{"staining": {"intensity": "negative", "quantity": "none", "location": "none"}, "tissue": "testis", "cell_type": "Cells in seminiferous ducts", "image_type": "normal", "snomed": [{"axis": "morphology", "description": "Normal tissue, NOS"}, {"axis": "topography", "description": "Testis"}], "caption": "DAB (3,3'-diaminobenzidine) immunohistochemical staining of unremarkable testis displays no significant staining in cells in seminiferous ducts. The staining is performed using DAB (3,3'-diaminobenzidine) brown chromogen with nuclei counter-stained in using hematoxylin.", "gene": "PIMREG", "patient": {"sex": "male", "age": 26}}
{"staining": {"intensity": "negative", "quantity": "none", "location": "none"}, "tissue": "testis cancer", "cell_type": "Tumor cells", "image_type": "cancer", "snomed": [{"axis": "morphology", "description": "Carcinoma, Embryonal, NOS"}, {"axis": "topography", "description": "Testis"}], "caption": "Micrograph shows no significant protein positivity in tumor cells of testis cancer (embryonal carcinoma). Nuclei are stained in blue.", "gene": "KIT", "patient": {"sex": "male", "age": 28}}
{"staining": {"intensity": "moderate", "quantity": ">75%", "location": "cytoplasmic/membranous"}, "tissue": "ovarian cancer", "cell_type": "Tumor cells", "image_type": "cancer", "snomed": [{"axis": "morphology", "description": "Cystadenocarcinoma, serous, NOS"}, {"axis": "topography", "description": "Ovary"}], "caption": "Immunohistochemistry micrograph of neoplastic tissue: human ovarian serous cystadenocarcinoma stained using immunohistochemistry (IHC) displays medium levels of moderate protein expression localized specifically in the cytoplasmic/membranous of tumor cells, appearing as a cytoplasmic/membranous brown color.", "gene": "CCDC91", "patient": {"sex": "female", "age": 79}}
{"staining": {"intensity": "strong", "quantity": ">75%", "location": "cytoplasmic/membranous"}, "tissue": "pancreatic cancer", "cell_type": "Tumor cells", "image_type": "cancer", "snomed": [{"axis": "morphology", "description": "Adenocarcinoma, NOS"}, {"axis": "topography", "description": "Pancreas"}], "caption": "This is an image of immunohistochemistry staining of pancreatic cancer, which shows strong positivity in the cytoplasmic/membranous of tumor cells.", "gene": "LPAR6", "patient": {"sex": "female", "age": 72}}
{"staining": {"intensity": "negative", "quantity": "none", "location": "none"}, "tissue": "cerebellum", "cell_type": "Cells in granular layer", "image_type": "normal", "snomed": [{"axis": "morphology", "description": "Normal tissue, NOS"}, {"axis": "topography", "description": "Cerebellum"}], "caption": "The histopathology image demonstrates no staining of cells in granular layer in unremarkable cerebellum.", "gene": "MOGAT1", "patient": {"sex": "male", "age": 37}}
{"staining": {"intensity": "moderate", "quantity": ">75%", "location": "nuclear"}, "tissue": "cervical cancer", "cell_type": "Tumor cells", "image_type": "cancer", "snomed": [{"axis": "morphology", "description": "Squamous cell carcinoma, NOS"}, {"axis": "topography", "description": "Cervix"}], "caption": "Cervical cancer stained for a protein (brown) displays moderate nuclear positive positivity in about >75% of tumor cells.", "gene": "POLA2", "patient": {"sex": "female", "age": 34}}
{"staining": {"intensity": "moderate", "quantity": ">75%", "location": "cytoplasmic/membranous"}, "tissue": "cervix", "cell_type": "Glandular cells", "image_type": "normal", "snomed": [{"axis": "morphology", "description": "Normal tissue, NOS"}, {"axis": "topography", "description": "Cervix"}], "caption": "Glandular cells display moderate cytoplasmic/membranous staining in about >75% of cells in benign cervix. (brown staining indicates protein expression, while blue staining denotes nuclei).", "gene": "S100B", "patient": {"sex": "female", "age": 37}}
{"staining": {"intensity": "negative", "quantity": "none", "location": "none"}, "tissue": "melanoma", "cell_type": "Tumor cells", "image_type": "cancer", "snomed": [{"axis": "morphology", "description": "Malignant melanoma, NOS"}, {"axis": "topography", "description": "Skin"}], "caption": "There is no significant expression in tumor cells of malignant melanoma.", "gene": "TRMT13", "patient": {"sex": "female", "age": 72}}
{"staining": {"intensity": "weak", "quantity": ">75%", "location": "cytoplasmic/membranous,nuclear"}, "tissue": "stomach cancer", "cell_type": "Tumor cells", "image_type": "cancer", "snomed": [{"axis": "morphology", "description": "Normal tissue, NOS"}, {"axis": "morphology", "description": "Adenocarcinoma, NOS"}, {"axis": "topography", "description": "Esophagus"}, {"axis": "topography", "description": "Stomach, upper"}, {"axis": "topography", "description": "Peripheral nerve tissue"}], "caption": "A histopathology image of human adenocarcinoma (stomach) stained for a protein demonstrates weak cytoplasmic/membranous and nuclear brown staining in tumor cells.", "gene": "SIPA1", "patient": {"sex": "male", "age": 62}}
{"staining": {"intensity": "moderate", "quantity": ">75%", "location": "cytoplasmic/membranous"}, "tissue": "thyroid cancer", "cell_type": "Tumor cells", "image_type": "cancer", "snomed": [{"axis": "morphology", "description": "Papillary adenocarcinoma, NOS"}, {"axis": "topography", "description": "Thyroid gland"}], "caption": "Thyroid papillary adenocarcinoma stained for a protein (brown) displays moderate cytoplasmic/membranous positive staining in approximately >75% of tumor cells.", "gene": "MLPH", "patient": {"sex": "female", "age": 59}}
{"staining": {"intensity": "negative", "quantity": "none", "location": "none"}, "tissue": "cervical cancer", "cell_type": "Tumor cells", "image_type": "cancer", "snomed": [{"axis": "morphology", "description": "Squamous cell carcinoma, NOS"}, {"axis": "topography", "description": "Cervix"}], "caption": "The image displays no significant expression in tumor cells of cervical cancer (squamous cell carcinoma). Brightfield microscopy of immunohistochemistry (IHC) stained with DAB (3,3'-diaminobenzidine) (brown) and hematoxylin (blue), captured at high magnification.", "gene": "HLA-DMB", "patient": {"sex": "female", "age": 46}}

* * * *

» **What you should do**: Determine the number of lines in the entries that contain "unremarkable", then write that number alone.

» **Output below**: 2